The Swedish drug discovery company has announced that the FDA has granted clearance to proceed with VLX600 into the clinical phase I/II.
VLX600 is one of the company’s drug projects, recently published in the journal Nature Communications. The drug candidate kills sleeping cell populations in regions of solid tumors that are metabolically compromised due to poor vascularization – areas that cannot be reached by conventional cancer therapeutics.
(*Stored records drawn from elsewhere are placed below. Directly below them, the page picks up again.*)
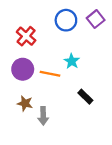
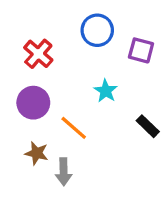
purple square: (96, 19) -> (141, 50), moved, turned -36
orange line: (50, 74) -> (74, 128), moved, turned 30
black rectangle: (85, 97) -> (148, 126), moved

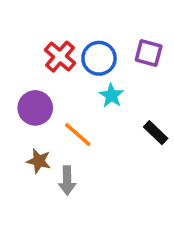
blue circle: (97, 30) -> (99, 58), moved
red cross: (38, 54) -> (60, 57), moved

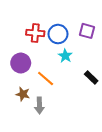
red cross: (60, 57) -> (35, 33), turned -36

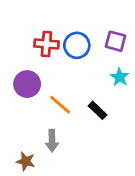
cyan star: (65, 56) -> (120, 77), moved
black rectangle: (91, 78) -> (98, 110), moved
brown star: (23, 94) -> (26, 161), moved

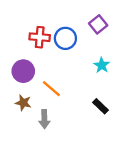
purple square: (116, 41) -> (98, 24), moved, turned 36
black rectangle: (98, 110) -> (101, 106), moved
brown star: (26, 161) -> (23, 103), moved

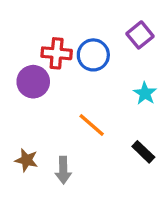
purple circle: (23, 71) -> (33, 82), moved
orange line: (51, 89) -> (92, 125), moved
brown star: (23, 103) -> (27, 160), moved

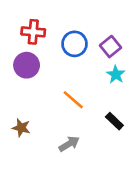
purple square: (140, 35) -> (110, 47), moved
red cross: (57, 53) -> (33, 32), moved
gray arrow: (63, 170) -> (69, 144), moved, turned -120

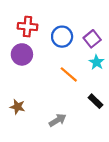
orange line: (73, 100) -> (69, 74), moved

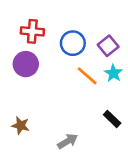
orange line: (69, 74) -> (87, 76), moved

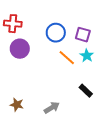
red cross: (32, 31) -> (13, 24), moved
purple square: (108, 46) -> (83, 35), turned -35
brown star: (21, 125) -> (17, 105), moved

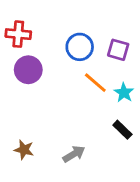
cyan star: (87, 56) -> (124, 93), moved

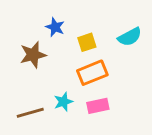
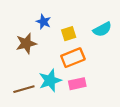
cyan star: (63, 102) -> (50, 80), size x1.5

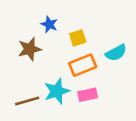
cyan semicircle: (102, 29) -> (116, 53), moved

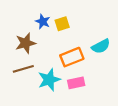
yellow square: (78, 38) -> (62, 24), moved
brown line: (27, 101) -> (23, 69), moved

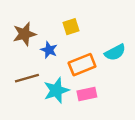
blue star: (43, 22) -> (49, 50), moved
brown star: (25, 43) -> (24, 34), moved

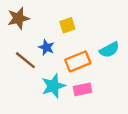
brown star: (24, 34) -> (18, 18), moved
brown line: (27, 78) -> (25, 60), moved, turned 55

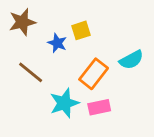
blue star: (46, 47) -> (57, 43), moved
orange rectangle: (78, 61) -> (94, 74), turned -30

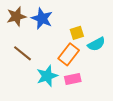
yellow square: (81, 30) -> (77, 33), moved
blue star: (57, 43) -> (42, 18), moved, size x1.5

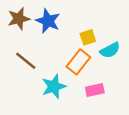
pink rectangle: (73, 79) -> (95, 90), moved

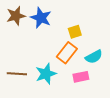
cyan semicircle: (110, 50) -> (94, 57), moved
brown line: (26, 61) -> (17, 74), moved, turned -36

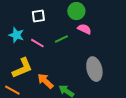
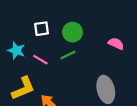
green circle: (76, 11) -> (73, 32), moved
pink semicircle: (84, 29) -> (116, 44), moved

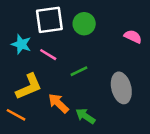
white square: (42, 29) -> (49, 20), size x1.6
green line: (68, 55) -> (79, 71), moved

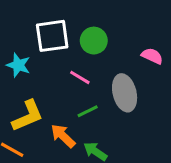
pink line: (48, 55) -> (80, 77), moved
green line: (79, 71) -> (88, 111), moved
gray ellipse: (121, 88) -> (125, 93), moved

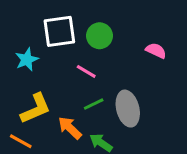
cyan star: (18, 65) -> (27, 60), turned 30
gray ellipse: (125, 93) -> (128, 109), moved

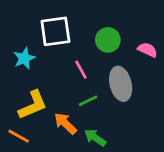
green circle: (100, 36) -> (108, 40), moved
pink line: (86, 71) -> (81, 70), turned 30
gray ellipse: (128, 109) -> (121, 84), moved

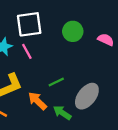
pink line: (81, 70) -> (27, 51), moved
gray ellipse: (121, 84) -> (87, 96), moved, turned 52

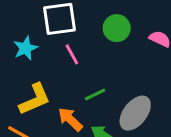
pink line: (27, 51) -> (72, 54), moved

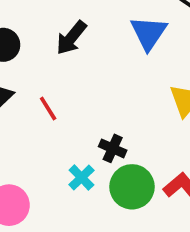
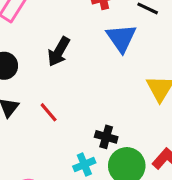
cyan cross: (81, 178) -> (84, 164), turned 30

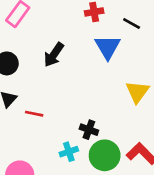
red line: (49, 112) -> (34, 114), moved, turned -42

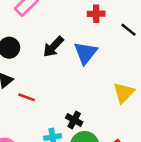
blue triangle: (108, 47) -> (86, 53), moved

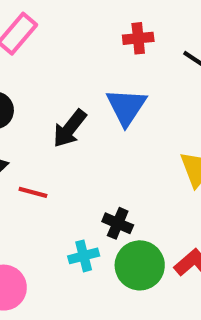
black arrow: (53, 47) -> (70, 129), moved

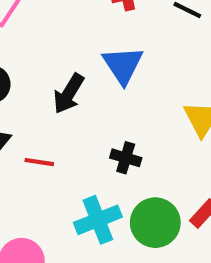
black cross: (118, 223) -> (126, 158), moved
cyan cross: (84, 256) -> (98, 220), size x1.5

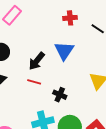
red line: (39, 162) -> (34, 82), moved

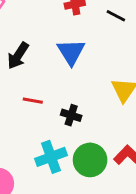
black arrow: (37, 61) -> (18, 56), moved

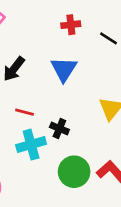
cyan cross: (51, 157) -> (31, 145), moved

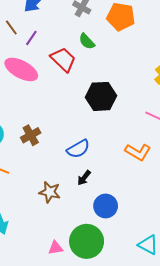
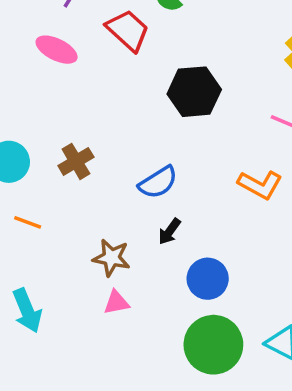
pink ellipse: (21, 69) -> (57, 50), size x0.7
green circle: (87, 241) -> (213, 345), moved
pink triangle: (56, 248) -> (116, 302), moved

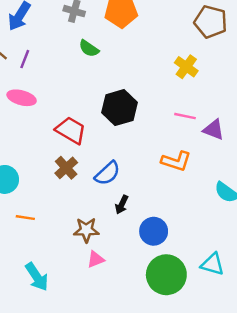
red trapezoid: (128, 30) -> (71, 130), moved
brown cross: (76, 161) -> (66, 168), moved

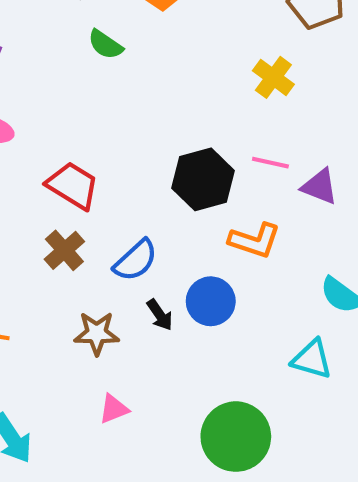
black hexagon: (120, 108) -> (203, 179), moved
black arrow: (122, 205) -> (160, 315), turned -60
brown star: (86, 230) -> (97, 333), moved
blue circle: (154, 231) -> (211, 301), moved
cyan triangle: (212, 264) -> (312, 359), moved

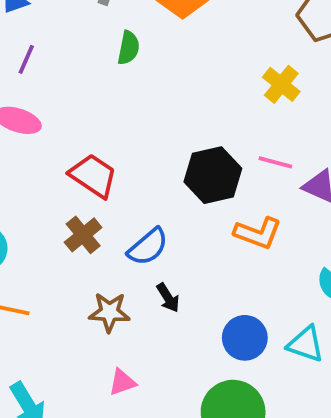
green semicircle: (105, 44) -> (129, 48), turned -116
blue circle: (211, 301) -> (245, 338), moved

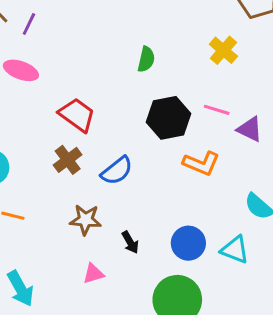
green semicircle: (129, 48) -> (146, 59), moved
black arrow: (168, 298) -> (130, 242), moved

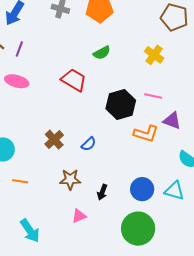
green semicircle: (146, 59) -> (102, 53), moved, turned 54
red trapezoid: (77, 115) -> (74, 80), moved
purple triangle: (250, 129) -> (172, 121), moved
blue semicircle: (117, 171) -> (89, 144), size x0.7
black arrow: (130, 242) -> (102, 192), turned 56

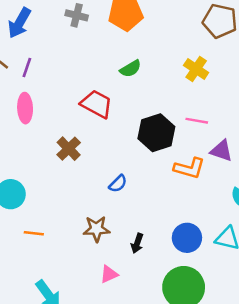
pink ellipse: (17, 81) -> (25, 108), turned 75
brown cross: (54, 140) -> (69, 149), moved

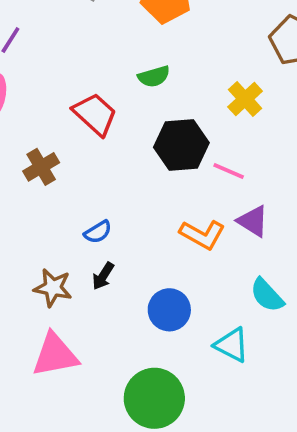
black hexagon: (156, 133) -> (181, 145), moved
blue circle: (187, 238) -> (169, 310), moved
black arrow: (137, 243) -> (103, 276), moved
pink triangle: (109, 274) -> (55, 355), size x1.8

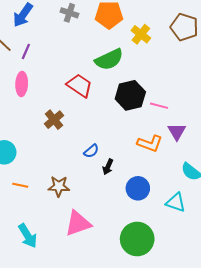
green semicircle: (154, 76) -> (109, 59), size x1.6
yellow cross: (245, 99) -> (141, 34), moved
purple triangle: (253, 221) -> (177, 132), turned 36
black arrow: (103, 276) -> (108, 167), moved
brown star: (53, 288) -> (59, 186), moved

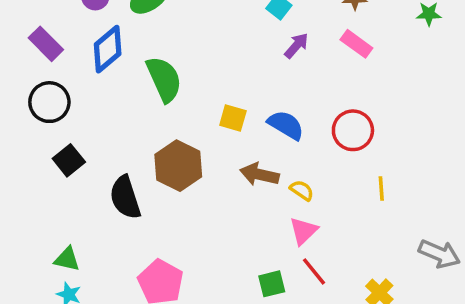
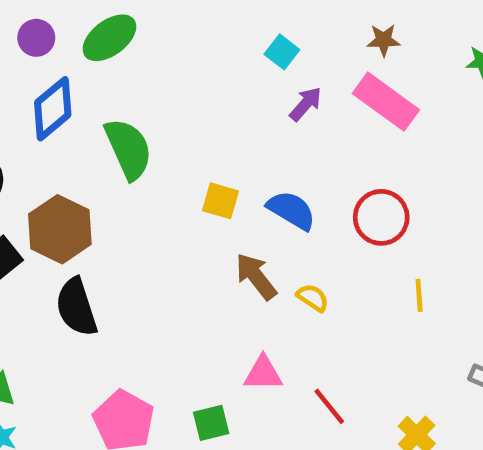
pink rectangle: (356, 44) -> (386, 102), size x1.5
brown hexagon: (178, 166) -> (60, 229), moved
brown arrow: (259, 174) -> (256, 276), turned 39
pink triangle: (304, 231) -> (263, 373), moved, turned 44
green square: (272, 284) -> (211, 423), moved

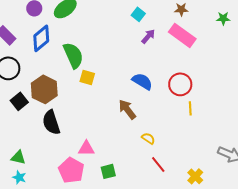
yellow square: (221, 201) -> (87, 77), moved
yellow line: (419, 295) -> (190, 108), moved
yellow semicircle: (313, 298) -> (148, 138), moved
pink triangle: (263, 373) -> (86, 148), moved

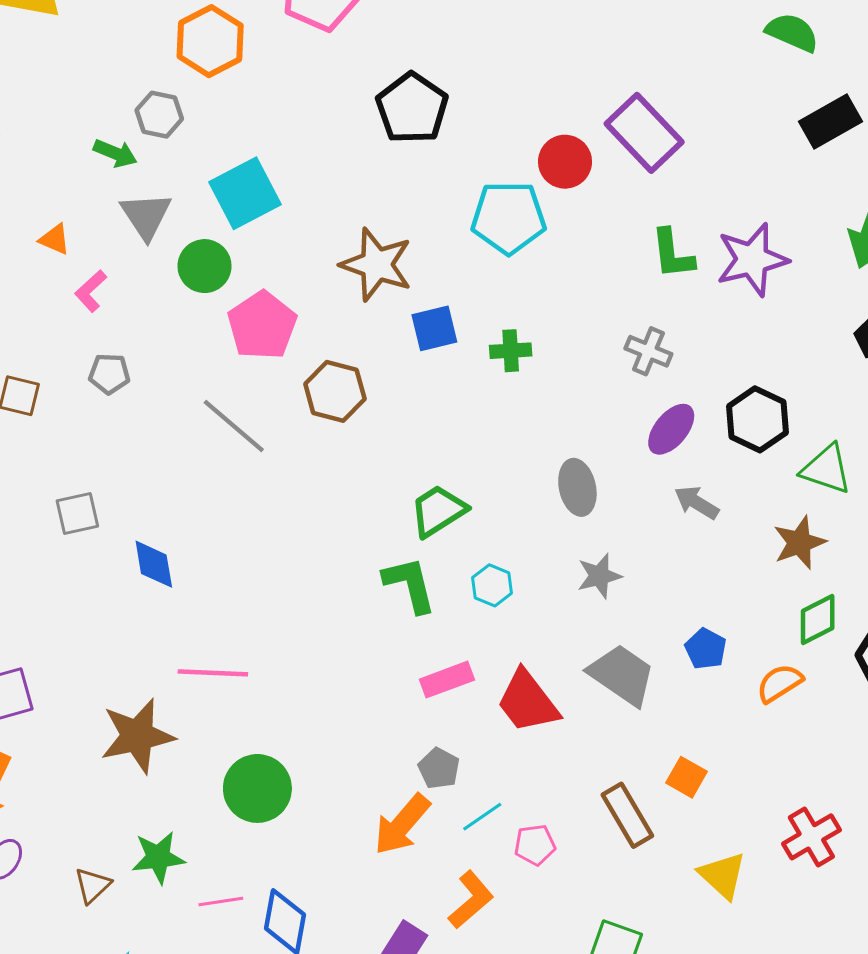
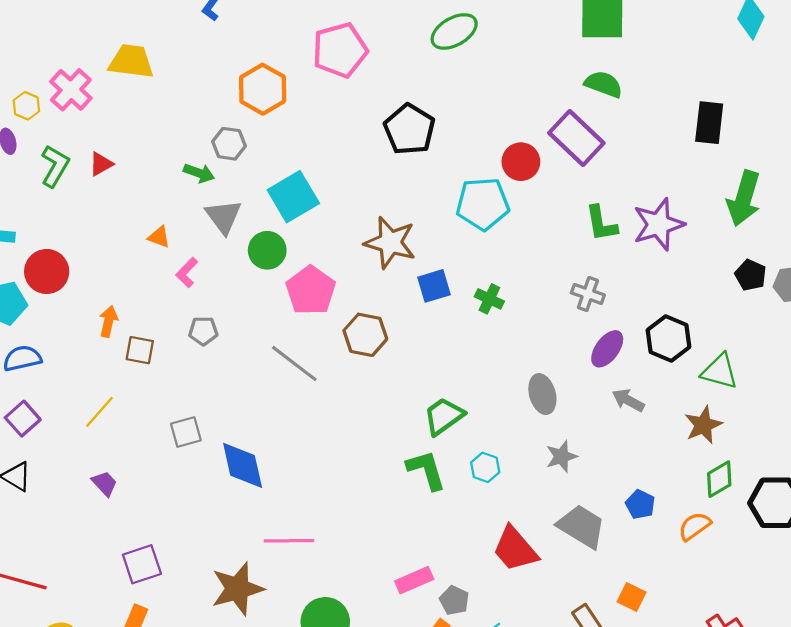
green semicircle: (792, 32) -> (604, 84), moved
black rectangle: (831, 121) -> (709, 123), turned -51
green cross: (511, 351) -> (489, 299), turned 32
blue diamond: (154, 564) -> (243, 465), size x1.4
pink rectangle: (447, 680) -> (414, 580), moved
“The FDA decision to grant clearance for VLX600 to proceed into the clinical program is a sign of quality and a milestone for Vivolux. The study will be conducted at Mayo’s three sites in the USA. There is a considerable medical need for new cancer drugs. VLX600 represents a first-in-class molecule within a new mechanism of action. A promising new concept in cancer treatment. Vivolux has a strong project pipeline and we plan to submit more applications to the FDA during 2014. Development within Vivolux is very much leading edge, as demonstrated by the interest from Harvard Medical School, Mayo and other institutions, where we will commence clinical studies during 2014,” said Hans Rosén, CEO and founder.
According to Vivolux the aim with the planned study is to determine the dose for future clinical studies. VLX600 is designed to increase the efficacy of radiotherapy and to kill cancer cells that survive traditional chemotherapy.